Stored data entries
----------------

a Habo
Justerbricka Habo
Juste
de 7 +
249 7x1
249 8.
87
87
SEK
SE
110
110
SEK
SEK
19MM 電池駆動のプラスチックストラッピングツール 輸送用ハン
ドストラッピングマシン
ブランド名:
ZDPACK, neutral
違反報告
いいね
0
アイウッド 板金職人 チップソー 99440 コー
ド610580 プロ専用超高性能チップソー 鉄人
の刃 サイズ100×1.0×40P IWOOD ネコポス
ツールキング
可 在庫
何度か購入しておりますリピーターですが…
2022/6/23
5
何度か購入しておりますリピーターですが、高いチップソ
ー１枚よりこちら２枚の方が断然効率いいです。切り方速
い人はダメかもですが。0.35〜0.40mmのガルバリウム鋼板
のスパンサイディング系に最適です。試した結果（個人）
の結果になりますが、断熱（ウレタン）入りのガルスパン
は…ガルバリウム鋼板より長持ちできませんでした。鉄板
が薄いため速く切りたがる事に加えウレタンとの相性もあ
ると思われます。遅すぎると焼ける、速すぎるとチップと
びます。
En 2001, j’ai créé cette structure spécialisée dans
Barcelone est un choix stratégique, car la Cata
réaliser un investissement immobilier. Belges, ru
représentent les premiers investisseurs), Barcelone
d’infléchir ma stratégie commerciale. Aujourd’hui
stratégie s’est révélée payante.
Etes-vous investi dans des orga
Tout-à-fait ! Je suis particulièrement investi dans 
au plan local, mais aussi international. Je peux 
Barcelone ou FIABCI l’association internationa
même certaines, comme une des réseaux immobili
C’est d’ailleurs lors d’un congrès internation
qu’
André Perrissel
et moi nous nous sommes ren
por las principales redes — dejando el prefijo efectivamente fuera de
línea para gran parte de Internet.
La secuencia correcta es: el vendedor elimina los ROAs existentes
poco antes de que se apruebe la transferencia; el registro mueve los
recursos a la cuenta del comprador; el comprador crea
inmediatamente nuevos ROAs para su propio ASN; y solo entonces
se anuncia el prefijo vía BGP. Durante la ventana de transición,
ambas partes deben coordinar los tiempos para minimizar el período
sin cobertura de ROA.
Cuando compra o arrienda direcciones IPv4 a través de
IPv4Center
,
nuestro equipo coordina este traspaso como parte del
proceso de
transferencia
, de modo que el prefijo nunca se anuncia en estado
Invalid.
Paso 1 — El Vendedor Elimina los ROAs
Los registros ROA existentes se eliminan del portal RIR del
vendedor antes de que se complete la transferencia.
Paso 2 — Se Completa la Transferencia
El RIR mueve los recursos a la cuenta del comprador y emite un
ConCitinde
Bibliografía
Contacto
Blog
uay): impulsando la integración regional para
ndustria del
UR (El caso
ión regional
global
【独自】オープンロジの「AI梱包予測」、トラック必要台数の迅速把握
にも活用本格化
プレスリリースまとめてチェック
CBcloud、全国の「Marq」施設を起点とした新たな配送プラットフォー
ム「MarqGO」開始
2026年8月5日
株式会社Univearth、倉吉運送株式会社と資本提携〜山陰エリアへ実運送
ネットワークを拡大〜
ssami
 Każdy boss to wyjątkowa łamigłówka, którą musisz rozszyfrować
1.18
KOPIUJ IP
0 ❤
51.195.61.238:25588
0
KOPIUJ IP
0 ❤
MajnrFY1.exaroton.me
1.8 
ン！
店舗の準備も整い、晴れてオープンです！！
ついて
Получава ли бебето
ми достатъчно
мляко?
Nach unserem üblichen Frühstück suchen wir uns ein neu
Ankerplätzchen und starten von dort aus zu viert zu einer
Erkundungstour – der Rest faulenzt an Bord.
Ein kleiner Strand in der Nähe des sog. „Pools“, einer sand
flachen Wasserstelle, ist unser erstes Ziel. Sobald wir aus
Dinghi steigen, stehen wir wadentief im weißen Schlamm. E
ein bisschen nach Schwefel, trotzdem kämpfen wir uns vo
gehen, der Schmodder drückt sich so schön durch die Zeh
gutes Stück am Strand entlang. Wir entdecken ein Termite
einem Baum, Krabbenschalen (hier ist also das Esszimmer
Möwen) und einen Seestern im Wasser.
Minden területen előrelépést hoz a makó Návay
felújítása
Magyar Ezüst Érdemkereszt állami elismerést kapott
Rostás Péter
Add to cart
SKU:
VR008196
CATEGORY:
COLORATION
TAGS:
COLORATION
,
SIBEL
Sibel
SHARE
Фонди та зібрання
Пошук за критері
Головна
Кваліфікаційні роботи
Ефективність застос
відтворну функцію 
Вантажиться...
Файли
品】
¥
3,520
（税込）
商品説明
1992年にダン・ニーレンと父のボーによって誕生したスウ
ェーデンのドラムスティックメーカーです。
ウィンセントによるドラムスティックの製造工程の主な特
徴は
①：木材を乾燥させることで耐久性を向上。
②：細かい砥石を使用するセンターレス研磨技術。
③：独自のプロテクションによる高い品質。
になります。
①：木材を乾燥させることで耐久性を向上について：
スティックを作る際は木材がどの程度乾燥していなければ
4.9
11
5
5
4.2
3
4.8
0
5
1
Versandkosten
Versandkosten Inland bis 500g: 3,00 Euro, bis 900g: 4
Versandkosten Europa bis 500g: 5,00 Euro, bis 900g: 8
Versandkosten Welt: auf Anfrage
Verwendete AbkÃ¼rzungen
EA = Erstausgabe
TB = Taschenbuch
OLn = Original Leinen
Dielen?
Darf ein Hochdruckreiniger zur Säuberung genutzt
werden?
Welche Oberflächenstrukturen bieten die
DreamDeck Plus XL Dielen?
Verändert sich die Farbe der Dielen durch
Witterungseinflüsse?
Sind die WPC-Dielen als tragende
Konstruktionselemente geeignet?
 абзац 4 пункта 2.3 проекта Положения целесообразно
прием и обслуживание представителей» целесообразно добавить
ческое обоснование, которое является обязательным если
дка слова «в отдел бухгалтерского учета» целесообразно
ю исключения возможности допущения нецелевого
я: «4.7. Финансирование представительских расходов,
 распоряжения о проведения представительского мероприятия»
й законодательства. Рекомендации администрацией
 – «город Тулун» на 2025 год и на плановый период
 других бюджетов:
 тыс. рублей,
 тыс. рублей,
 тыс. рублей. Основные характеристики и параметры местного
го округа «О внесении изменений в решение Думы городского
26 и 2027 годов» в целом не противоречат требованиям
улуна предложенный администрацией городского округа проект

----------------

Type out each entry above again, exactly.

### Task response
a Habo
Justerbricka Habo
Juste
de 7 +
249 7x1
249 8.
87
87
SEK
SE
110
110
SEK
SEK
19MM 電池駆動のプラスチックストラッピングツール 輸送用ハン
ドストラッピングマシン
ブランド名:
ZDPACK, neutral
違反報告
いいね
0
アイウッド 板金職人 チップソー 99440 コー
ド610580 プロ専用超高性能チップソー 鉄人
の刃 サイズ100×1.0×40P IWOOD ネコポス
ツールキング
可 在庫
何度か購入しておりますリピーターですが…
2022/6/23
5
何度か購入しておりますリピーターですが、高いチップソ
ー１枚よりこちら２枚の方が断然効率いいです。切り方速
い人はダメかもですが。0.35〜0.40mmのガルバリウム鋼板
のスパンサイディング系に最適です。試した結果（個人）
の結果になりますが、断熱（ウレタン）入りのガルスパン
は…ガルバリウム鋼板より長持ちできませんでした。鉄板
が薄いため速く切りたがる事に加えウレタンとの相性もあ
ると思われます。遅すぎると焼ける、速すぎるとチップと
びます。
En 2001, j’ai créé cette structure spécialisée dans
Barcelone est un choix stratégique, car la Cata
réaliser un investissement immobilier. Belges, ru
représentent les premiers investisseurs), Barcelone
d’infléchir ma stratégie commerciale. Aujourd’hui
stratégie s’est révélée payante.
Etes-vous investi dans des orga
Tout-à-fait ! Je suis particulièrement investi dans 
au plan local, mais aussi international. Je peux 
Barcelone ou FIABCI l’association internationa
même certaines, comme une des réseaux immobili
C’est d’ailleurs lors d’un congrès internation
qu’
André Perrissel
et moi nous nous sommes ren
por las principales redes — dejando el prefijo efectivamente fuera de
línea para gran parte de Internet.
La secuencia correcta es: el vendedor elimina los ROAs existentes
poco antes de que se apruebe la transferencia; el registro mueve los
recursos a la cuenta del comprador; el comprador crea
inmediatamente nuevos ROAs para su propio ASN; y solo entonces
se anuncia el prefijo vía BGP. Durante la ventana de transición,
ambas partes deben coordinar los tiempos para minimizar el período
sin cobertura de ROA.
Cuando compra o arrienda direcciones IPv4 a través de
IPv4Center
,
nuestro equipo coordina este traspaso como parte del
proceso de
transferencia
, de modo que el prefijo nunca se anuncia en estado
Invalid.
Paso 1 — El Vendedor Elimina los ROAs
Los registros ROA existentes se eliminan del portal RIR del
vendedor antes de que se complete la transferencia.
Paso 2 — Se Completa la Transferencia
El RIR mueve los recursos a la cuenta del comprador y emite un
ConCitinde
Bibliografía
Contacto
Blog
uay): impulsando la integración regional para
ndustria del
UR (El caso
ión regional
global
【独自】オープンロジの「AI梱包予測」、トラック必要台数の迅速把握
にも活用本格化
プレスリリースまとめてチェック
CBcloud、全国の「Marq」施設を起点とした新たな配送プラットフォー
ム「MarqGO」開始
2026年8月5日
株式会社Univearth、倉吉運送株式会社と資本提携〜山陰エリアへ実運送
ネットワークを拡大〜
ssami
 Każdy boss to wyjątkowa łamigłówka, którą musisz rozszyfrować
1.18
KOPIUJ IP
0 ❤
51.195.61.238:25588
0
KOPIUJ IP
0 ❤
MajnrFY1.exaroton.me
1.8 
ン！
店舗の準備も整い、晴れてオープンです！！
ついて
Получава ли бебето
ми достатъчно
мляко?
Nach unserem üblichen Frühstück suchen wir uns ein neu
Ankerplätzchen und starten von dort aus zu viert zu einer
Erkundungstour – der Rest faulenzt an Bord.
Ein kleiner Strand in der Nähe des sog. „Pools“, einer sand
flachen Wasserstelle, ist unser erstes Ziel. Sobald wir aus
Dinghi steigen, stehen wir wadentief im weißen Schlamm. E
ein bisschen nach Schwefel, trotzdem kämpfen wir uns vo
gehen, der Schmodder drückt sich so schön durch die Zeh
gutes Stück am Strand entlang. Wir entdecken ein Termite
einem Baum, Krabbenschalen (hier ist also das Esszimmer
Möwen) und einen Seestern im Wasser.
Minden területen előrelépést hoz a makó Návay
felújítása
Magyar Ezüst Érdemkereszt állami elismerést kapott
Rostás Péter
Add to cart
SKU:
VR008196
CATEGORY:
COLORATION
TAGS:
COLORATION
,
SIBEL
Sibel
SHARE
Фонди та зібрання
Пошук за критері
Головна
Кваліфікаційні роботи
Ефективність застос
відтворну функцію 
Вантажиться...
Файли
品】
¥
3,520
（税込）
商品説明
1992年にダン・ニーレンと父のボーによって誕生したスウ
ェーデンのドラムスティックメーカーです。
ウィンセントによるドラムスティックの製造工程の主な特
徴は
①：木材を乾燥させることで耐久性を向上。
②：細かい砥石を使用するセンターレス研磨技術。
③：独自のプロテクションによる高い品質。
になります。
①：木材を乾燥させることで耐久性を向上について：
スティックを作る際は木材がどの程度乾燥していなければ
4.9
11
5
5
4.2
3
4.8
0
5
1
Versandkosten
Versandkosten Inland bis 500g: 3,00 Euro, bis 900g: 4
Versandkosten Europa bis 500g: 5,00 Euro, bis 900g: 8
Versandkosten Welt: auf Anfrage
Verwendete AbkÃ¼rzungen
EA = Erstausgabe
TB = Taschenbuch
OLn = Original Leinen
Dielen?
Darf ein Hochdruckreiniger zur Säuberung genutzt
werden?
Welche Oberflächenstrukturen bieten die
DreamDeck Plus XL Dielen?
Verändert sich die Farbe der Dielen durch
Witterungseinflüsse?
Sind die WPC-Dielen als tragende
Konstruktionselemente geeignet?
 абзац 4 пункта 2.3 проекта Положения целесообразно
прием и обслуживание представителей» целесообразно добавить
ческое обоснование, которое является обязательным если
дка слова «в отдел бухгалтерского учета» целесообразно
ю исключения возможности допущения нецелевого
я: «4.7. Финансирование представительских расходов,
 распоряжения о проведения представительского мероприятия»
й законодательства. Рекомендации администрацией
 – «город Тулун» на 2025 год и на плановый период
 других бюджетов:
 тыс. рублей,
 тыс. рублей,
 тыс. рублей. Основные характеристики и параметры местного
го округа «О внесении изменений в решение Думы городского
26 и 2027 годов» в целом не противоречат требованиям
улуна предложенный администрацией городского округа проект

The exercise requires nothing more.